Another synagogue fundraising event that my parents (or, more likely, just my mother) attended annually was the fashion show. Unlike the Journal Dinner — which I understood as a clever means for members of the congregation to flaunt their wealth by buying a bigger ad than their neighbors did — the idea of a fashion show made no sense to me. When I asked my mother to describe a fashion show, she said that it was an event where models dress up in fancy clothing and an audience pays to look at them. That can’t be right, I thought to myself. People pay to watch other people wear clothes? Don’t we do that every day for free?

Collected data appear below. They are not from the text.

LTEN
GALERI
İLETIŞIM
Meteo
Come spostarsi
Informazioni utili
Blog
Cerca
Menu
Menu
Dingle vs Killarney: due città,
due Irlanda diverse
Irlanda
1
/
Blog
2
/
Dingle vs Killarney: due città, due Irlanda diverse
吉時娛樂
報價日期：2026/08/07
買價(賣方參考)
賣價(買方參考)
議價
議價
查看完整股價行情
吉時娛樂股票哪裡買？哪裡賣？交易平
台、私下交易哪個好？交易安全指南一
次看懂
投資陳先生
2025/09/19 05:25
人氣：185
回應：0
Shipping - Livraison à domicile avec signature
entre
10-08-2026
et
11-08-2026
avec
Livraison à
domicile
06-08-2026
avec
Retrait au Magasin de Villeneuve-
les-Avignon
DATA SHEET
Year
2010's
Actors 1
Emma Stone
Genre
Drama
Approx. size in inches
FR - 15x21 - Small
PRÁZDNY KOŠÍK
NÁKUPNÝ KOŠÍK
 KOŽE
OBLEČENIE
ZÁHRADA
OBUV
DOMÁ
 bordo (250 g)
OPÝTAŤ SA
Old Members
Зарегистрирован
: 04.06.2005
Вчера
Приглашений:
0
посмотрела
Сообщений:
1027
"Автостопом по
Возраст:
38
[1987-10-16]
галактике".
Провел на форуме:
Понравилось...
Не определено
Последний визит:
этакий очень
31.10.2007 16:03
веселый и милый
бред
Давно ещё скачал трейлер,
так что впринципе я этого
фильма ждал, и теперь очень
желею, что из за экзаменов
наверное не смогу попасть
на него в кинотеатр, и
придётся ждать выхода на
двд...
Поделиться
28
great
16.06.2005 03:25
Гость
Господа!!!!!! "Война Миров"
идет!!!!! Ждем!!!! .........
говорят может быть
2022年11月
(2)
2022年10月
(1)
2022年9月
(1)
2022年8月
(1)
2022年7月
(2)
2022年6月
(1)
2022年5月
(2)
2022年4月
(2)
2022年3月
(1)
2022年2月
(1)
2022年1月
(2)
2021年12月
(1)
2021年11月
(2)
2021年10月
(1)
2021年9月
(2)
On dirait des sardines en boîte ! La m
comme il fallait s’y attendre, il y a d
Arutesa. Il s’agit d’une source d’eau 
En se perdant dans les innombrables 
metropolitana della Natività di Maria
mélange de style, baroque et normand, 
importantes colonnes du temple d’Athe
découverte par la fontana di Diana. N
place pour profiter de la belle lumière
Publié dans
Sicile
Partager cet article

Eventually I learned that there was such a thing as styles of clothing, that they changed periodically, and that people were always eager to find out what the new styles would be. Wearing the most fashionable clothes was somehow equivalent to buying a full-page ad in the journal. I remember my mother joking about how every few years, the fashion designers would proclaim, “Up with the hemlines!” and women would run out to buy shorter skirts and dresses; then, a few years later, the designers would proclaim, “Down with the hemlines!” and women would run out to buy longer ones. At first I thought that these proclamations were rules that women were somehow required to follow; it wasn’t until later that I realized that women (and men, with regard to the widths of neckties and lapels) were doing so voluntarily.

My response to this newfound understanding was to refuse to wear anything simply because it was in style. What was the point of buying something that was fashionable now, if it’s going to look silly in a couple of years? When bell-bottoms came along in the late 1960s, I insisted on continuing to wear traditional pants. Same with designer jeans in the ’70s. I remember my father treating me to an appointment at a then-novel “men’s salon” (as opposed to a plain old barber shop) in preparation for my sister’s Bat Mitzvah, and watching in shock as the hairdresser, after meticulously cutting and blow-drying my hair, went in with his fingers and deliberately mussed it up. “What are you doing?!” I said. He replied, “That’s the style now. You don’t want to appear too careful.” I would have none of it. If he was going to demand an outrageous amount of money to cut my hair, the least he could do was comb it neatly.

Because my aversion to following the dictates of fashion seems so common-sensical to me, I tend to forget that other people don’t share that attitude. When I was teaching digital-arts classes, students would often ask me to teach them to recreate a particular look or technique that they’d recently seen online. “Why do you want to do that?” I would say. “It’s just a fad.” It didn’t occur to me until later that if these students were going to be graphic designers, they were supposed to latch onto design trends.

Of course, I understand and appreciate that styles evolve over time. If they didn’t, the music world would never have had ragtime, jazz, rock, and rap, and the art world would never have had impressionism, expressionism, and modernism. One thing bothers me, though: In most realms, the emergence of a new style doesn’t necessitate the disappearance of an old one — the old and new can coexist. Symphony orchestras still play the music of Bach and Mozart alongside Thomas Adès and Caroline Shaw. The walls of art galleries still display figurative art along with abstract works. But when a new style of clothing comes along, nobody continues to make the old ones.

For years, I routinely wore long-sleeved cotton shirts with vertical stripes in dark, saturated colors. (See the photo at the top of this post.) They’re really the only shirts I feel comfortable in, and they used to be ubiquitous — I could easily pick up an armload of nice shirts from the tables at Costco. Then, about ten years ago, they disappeared. Dress shirts now are available only in shades of pink, purple, or blue, and in solids or checks — never stripes. The kind of shirts I like are so out of date that I can’t even find them in thrift shops anymore. To me, they seemed standard and timeless. If I’d known at the time that they were only a temporary fad, I would have hoarded a lifetime supply.

If anyone sees shirts like these presented as a new look in a fashion show, please let me know.